§ Problem to solve
Copy each line of the records that holds the string "camera".

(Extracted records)
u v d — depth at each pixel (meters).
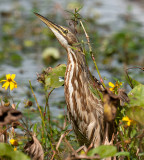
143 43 20.16
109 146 6.73
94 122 8.90
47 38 21.66
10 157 6.85
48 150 8.73
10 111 6.48
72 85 9.10
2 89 13.74
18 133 10.59
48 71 9.37
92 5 28.11
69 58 9.32
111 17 25.52
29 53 19.38
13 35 22.25
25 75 15.56
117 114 7.89
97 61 17.67
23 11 26.95
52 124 11.30
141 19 24.86
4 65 17.20
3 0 30.92
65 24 10.08
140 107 7.43
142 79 15.15
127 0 28.56
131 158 8.42
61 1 29.02
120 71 15.98
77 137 9.43
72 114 9.23
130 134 7.95
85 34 8.62
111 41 20.36
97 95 8.95
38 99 13.62
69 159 6.80
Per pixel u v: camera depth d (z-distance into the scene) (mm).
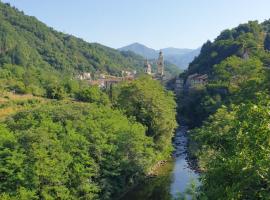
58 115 64625
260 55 152000
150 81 102875
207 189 24938
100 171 54125
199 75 197250
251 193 21438
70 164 49656
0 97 134500
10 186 43062
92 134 56438
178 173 72938
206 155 40562
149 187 64938
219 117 59062
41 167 43969
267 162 20031
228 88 123188
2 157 44656
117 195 59656
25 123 60094
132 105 85875
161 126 82500
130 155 61812
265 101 25438
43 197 44312
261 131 21453
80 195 50000
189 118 139750
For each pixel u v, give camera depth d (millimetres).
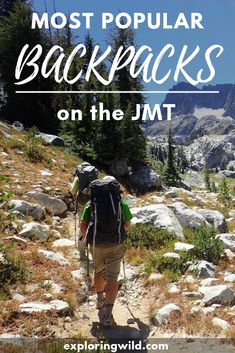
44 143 24844
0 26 40688
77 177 10344
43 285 8109
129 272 9211
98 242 6965
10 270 8344
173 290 8148
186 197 21656
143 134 29734
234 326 6816
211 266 9227
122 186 25531
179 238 11305
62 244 10875
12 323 6672
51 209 14039
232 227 15484
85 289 8430
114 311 7770
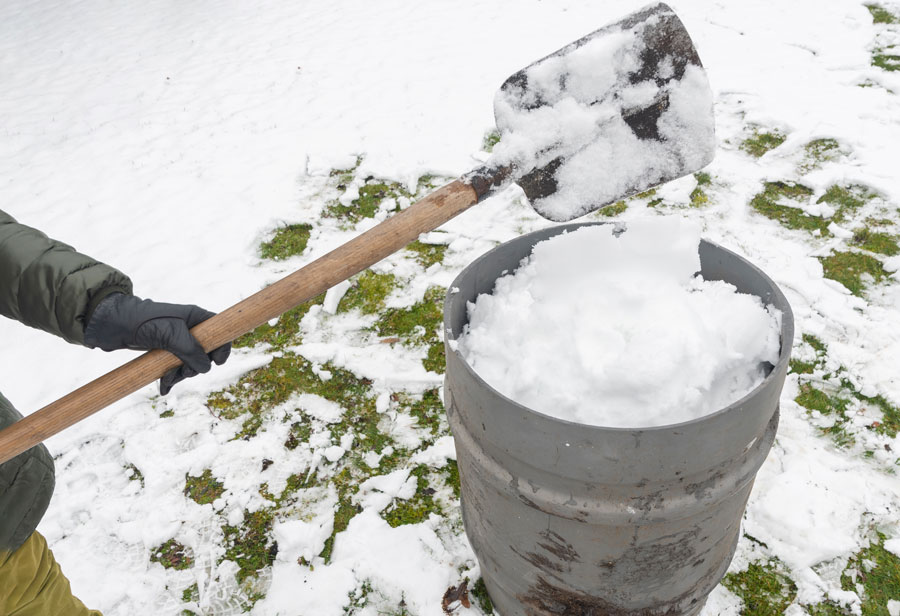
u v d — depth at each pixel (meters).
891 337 2.84
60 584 1.74
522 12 6.26
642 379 1.42
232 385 2.91
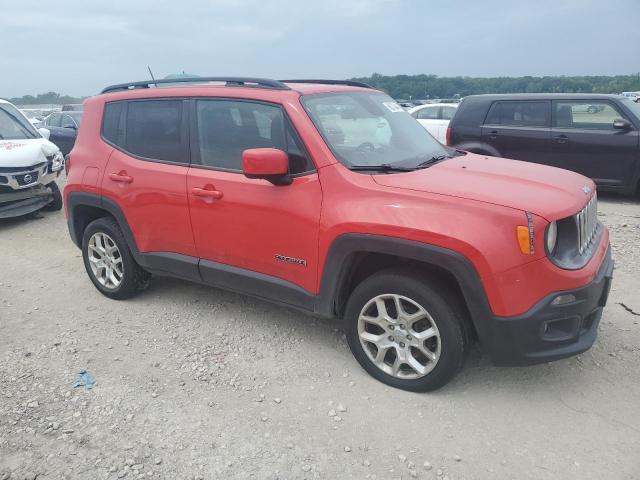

§ Result of this exercise
Per pixel u v: camera depth d (z-distance into the scene) (mm).
For each pixel u v, give camera depth d (millimetres).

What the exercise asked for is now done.